## Passage given
↓↓↓

The Federal Reserve kept its overnight lending rate steady at a range of 3.5% to 3.75%.
Available indicators suggest that economic activity has been “expanding at a solid pace,” according to the Federal Open Market Committee’s post-meeting statement. Policymakers also noted that the unemployment rate has shown some signs of stabilization.
At his press conference, Fed Chair Jerome Powell said, “Many of my colleagues think it’s hard to look at the incoming data and say that policy is significantly restrictive at this time.”
The Fed’s decision comes at a hectic time for the central bank. President Donald Trump last week told CNBC that he may have narrowed his search for a new Fed chair to one candidate. The Justice Department has also been investigating Powell, a move that’s raising concerns about the Fed’s independence.
Where to find solid yields on cash as Fed pauses
The Fed’s decision to hold rates steady means investors don’t have to worry about yields on their cash falling.
“Yields on savings products such as high-yield savings accounts and CDs are likely to remain unchanged for now,” said certified financial planner Stephen Kates, a financial analyst at Bankrate.
Money market funds have been a popular choice for cash investors. The annualized seven-day yield on the Crane 100 list of the largest taxable money funds is 3.5%, as of Tuesday.
Certificates of deposit with one-year maturities range between 3.25% and 4%, depending on the issuer.
To see what specific money market funds and CDs are offering right now, read the CNBC Pro story here.
— Michelle Fox
Powell’s strong defense of central bank independence
Powell offered a strong defense of central bank independence, arguing it is a cornerstone of modern democracies and a safeguard against the politicization of monetary policy.
“The point of independence is not to protect policymakers or anything like that. It just is that every advanced economy, democracy in the world has come around to this common practice. It’s just an institutional arrangement that has served the people well, and that is to have a separation between — to not have direct elected official control over the setting of monetary policy,” he said.
His comments come after Trump has gotten increasingly vocal about controlling the Fed. That has happened through persistent criticism of Powell and his colleagues, his own appointments, as well as saying that he thinks the president should be consulted on interest rate decisions.

↑↑↑

## Items
↓↓↓

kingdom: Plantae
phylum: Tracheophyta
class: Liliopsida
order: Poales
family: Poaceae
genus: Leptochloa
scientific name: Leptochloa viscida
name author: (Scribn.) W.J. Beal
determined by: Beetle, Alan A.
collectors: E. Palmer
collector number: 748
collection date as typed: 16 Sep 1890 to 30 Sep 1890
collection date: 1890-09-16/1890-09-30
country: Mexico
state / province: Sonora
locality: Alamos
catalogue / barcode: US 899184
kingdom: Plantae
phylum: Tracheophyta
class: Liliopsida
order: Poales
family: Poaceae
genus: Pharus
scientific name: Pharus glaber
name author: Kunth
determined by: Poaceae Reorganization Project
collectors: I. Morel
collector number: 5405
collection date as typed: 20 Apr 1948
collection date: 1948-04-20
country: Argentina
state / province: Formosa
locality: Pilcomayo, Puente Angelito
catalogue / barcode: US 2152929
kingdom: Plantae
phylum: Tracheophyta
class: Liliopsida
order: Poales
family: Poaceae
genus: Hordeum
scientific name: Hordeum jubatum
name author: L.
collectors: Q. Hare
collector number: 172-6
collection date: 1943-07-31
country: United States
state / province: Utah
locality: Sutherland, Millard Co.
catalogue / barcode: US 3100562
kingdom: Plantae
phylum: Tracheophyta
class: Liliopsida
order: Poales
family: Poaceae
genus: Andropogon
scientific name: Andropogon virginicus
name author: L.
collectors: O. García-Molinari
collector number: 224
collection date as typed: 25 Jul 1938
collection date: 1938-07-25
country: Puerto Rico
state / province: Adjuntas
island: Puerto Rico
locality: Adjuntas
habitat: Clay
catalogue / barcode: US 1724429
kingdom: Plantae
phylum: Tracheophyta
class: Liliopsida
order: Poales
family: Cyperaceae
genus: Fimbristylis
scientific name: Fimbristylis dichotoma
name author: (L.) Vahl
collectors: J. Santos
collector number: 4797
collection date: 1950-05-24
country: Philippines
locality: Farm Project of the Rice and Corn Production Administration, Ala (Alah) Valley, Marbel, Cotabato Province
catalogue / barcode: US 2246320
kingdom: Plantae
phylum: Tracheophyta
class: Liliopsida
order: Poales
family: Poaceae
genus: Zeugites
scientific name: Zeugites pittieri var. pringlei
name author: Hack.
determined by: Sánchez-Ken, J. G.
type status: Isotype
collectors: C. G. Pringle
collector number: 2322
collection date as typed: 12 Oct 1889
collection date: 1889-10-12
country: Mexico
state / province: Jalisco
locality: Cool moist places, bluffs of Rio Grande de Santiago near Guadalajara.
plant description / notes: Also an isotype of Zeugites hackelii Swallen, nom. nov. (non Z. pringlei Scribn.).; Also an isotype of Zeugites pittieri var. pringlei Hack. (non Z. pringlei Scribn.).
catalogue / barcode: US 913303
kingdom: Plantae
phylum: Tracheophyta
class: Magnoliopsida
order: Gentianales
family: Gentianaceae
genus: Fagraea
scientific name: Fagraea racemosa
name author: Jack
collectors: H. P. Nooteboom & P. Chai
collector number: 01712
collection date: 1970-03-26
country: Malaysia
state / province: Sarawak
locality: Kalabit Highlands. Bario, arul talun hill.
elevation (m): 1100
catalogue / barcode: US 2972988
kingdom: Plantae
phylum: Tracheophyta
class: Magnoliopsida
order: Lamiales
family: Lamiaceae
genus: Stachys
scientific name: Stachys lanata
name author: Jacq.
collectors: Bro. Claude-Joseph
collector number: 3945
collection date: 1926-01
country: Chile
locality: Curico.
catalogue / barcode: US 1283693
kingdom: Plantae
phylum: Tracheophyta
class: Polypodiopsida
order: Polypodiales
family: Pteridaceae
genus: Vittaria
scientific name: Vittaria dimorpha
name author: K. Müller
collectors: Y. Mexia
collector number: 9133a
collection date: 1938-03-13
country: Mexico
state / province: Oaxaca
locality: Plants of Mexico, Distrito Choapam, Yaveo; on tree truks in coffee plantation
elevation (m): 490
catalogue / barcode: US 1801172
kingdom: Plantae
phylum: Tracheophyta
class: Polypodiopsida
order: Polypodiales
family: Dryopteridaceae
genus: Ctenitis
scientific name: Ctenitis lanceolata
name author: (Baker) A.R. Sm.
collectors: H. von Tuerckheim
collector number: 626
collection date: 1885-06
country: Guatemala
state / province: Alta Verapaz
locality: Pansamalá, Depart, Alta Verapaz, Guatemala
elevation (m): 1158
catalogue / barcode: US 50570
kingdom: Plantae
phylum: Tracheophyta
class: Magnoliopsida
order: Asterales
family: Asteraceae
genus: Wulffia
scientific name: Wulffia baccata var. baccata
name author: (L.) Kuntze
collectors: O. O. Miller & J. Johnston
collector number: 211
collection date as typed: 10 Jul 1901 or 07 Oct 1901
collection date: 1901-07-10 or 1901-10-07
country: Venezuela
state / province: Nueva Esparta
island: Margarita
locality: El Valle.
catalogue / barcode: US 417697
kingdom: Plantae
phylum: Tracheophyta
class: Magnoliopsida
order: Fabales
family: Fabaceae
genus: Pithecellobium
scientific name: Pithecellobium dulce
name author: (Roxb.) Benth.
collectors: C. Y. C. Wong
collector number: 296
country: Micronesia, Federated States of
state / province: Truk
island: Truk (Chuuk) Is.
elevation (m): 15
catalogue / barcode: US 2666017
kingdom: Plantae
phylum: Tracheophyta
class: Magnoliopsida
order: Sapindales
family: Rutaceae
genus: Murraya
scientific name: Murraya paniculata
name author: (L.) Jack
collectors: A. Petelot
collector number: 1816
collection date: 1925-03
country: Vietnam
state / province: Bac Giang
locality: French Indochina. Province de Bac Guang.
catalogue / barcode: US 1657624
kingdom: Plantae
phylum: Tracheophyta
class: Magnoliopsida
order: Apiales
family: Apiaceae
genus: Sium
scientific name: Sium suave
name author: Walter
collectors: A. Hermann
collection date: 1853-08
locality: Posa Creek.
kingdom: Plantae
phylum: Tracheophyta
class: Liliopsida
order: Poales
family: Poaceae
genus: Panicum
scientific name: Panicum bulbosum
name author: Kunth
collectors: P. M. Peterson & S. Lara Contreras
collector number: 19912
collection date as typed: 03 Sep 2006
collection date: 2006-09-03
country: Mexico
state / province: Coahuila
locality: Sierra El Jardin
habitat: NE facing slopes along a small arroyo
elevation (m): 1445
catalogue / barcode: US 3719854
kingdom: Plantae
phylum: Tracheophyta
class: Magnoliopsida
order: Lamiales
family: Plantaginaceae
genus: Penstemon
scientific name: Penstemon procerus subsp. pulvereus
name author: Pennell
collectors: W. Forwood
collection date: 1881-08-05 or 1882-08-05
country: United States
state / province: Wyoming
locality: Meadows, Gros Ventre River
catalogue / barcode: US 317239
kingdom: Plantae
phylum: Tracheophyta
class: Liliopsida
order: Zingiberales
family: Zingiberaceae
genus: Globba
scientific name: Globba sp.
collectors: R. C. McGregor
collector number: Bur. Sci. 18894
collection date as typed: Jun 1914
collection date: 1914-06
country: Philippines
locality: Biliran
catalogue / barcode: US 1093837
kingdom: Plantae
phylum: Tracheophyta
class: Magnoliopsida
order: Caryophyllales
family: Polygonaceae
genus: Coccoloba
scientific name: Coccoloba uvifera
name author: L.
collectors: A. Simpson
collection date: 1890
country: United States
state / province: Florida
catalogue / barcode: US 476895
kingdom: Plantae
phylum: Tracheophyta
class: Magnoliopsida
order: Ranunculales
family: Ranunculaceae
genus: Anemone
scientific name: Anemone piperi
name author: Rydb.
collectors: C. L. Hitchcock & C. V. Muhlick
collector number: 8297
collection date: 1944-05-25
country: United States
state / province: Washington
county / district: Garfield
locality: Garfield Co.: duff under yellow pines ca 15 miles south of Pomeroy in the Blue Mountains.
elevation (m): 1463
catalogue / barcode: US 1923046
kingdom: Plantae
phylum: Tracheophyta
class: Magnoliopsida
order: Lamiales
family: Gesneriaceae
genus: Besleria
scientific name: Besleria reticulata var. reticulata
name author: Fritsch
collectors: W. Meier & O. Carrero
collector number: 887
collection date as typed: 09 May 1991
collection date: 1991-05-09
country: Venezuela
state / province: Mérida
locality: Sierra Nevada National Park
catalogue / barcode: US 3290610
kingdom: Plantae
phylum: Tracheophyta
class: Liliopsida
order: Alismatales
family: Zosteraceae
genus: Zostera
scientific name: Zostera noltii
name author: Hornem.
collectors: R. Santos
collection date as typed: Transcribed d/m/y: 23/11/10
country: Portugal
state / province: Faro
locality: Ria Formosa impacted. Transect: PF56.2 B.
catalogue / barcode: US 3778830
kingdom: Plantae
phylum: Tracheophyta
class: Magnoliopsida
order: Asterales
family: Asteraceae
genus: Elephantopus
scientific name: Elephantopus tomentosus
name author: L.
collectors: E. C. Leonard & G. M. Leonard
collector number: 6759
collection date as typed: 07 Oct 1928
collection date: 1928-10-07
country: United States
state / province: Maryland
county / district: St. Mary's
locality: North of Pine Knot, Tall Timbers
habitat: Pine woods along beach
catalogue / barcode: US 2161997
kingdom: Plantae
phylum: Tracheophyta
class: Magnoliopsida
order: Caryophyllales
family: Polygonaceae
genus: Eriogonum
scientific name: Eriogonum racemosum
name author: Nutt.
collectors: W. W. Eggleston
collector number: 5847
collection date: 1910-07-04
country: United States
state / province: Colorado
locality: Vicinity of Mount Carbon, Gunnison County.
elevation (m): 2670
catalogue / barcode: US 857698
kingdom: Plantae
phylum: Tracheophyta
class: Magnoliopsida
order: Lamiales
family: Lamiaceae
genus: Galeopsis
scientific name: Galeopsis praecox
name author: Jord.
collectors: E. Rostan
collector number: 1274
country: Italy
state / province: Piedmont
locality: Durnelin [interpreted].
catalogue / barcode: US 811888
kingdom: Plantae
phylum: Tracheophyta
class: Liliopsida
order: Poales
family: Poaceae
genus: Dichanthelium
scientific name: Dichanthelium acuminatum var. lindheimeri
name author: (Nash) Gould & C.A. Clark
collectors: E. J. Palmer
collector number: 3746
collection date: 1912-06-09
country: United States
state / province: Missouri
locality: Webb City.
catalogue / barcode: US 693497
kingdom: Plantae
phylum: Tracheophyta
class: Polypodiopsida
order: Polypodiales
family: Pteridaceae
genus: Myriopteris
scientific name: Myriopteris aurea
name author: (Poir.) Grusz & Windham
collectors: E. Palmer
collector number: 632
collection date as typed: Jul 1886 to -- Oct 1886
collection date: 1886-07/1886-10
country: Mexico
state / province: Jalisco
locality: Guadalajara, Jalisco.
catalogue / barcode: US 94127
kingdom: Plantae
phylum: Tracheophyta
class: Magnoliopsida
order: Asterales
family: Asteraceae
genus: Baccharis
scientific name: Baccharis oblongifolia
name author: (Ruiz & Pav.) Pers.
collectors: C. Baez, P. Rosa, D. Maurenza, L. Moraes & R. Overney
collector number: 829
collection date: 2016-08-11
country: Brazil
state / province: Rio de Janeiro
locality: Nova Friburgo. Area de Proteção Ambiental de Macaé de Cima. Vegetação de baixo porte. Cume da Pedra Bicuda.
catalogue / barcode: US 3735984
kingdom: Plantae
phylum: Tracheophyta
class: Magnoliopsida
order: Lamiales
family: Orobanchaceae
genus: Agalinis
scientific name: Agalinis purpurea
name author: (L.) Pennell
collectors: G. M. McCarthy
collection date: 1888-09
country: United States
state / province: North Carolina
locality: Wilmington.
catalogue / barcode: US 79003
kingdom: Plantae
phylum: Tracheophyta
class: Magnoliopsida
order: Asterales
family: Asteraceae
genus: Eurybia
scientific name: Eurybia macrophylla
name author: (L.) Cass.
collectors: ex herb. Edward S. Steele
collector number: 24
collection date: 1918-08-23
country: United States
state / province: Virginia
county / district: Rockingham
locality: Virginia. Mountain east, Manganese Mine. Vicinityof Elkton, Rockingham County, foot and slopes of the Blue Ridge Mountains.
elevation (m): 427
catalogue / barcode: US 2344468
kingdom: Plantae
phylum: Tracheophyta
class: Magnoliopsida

↑↑↑

## Given instruction A
List every person named in the article on the Fed's rate decision.
## Given instruction B
Copy the stretch of the article on the Fed's rate decision from "Certificates of deposit" through "of monetary policy.".
## Given instruction C
Proceed with the article on the Fed's rate decision, picking up after its last sentence.
The records are separate material and have no connection to the article on the Fed's rate decision.

## Written response A
Jerome Powell, Donald Trump, Stephen Kates, Michelle Fox

## Written response B
Certificates of deposit with one-year maturities range between 3.25% and 4%, depending on the issuer.
To see what specific money market funds and CDs are offering right now, read the CNBC Pro story here.
— Michelle Fox
Powell’s strong defense of central bank independence
Powell offered a strong defense of central bank independence, arguing it is a cornerstone of modern democracies and a safeguard against the politicization of monetary policy.

## Written response C
“The reason is that monetary policy can be used, you know, through an election cycle to affect the economy in a way that will be politically worthwhile,” Powell said. “If you lose that, it’s going to be hard to retain it, and we haven’t lost it. I don’t believe we will… it’s enabled central banks generally not to be perfect, but to serve the public well.”
— Yun Li
Powell says the Fed can ‘loosen policy’ once prices fall
Fed Chair Powell said that once prices fall, the central bank would look to cut back on policy.
He expects to see, “the effects of tariffs flowing through goods prices peaking and then starting to come down, assuming there are no new major tariff increases that are begun.”
“And that’s what we expect to see over the course of this year. If we see that, that would be something that tells us that we can we can loosen policy,” he added.
— Itzel Franco
Powell says Cook’s case is ‘perhaps the most important’ in Fed history
Powell’s decision to attend the oral arguments at the Supreme Court this month in the Cook case were seen as an unusual step for a Fed chair to take.
“I will tell you why I attended,” Powell said in response to a reporter’s question. “I would say that that case is perhaps the most important legal case in the Fed’s 113-year history. And I, as I thought about it, I thought it might be hard to explain why I didn’t attend.”
“In addition, Paul Volcker went to a Supreme Court case famously, [in] I guess 1985 or so, so it’s precedented, and I thought it was an appropriate thing, and I did it,” Powell said.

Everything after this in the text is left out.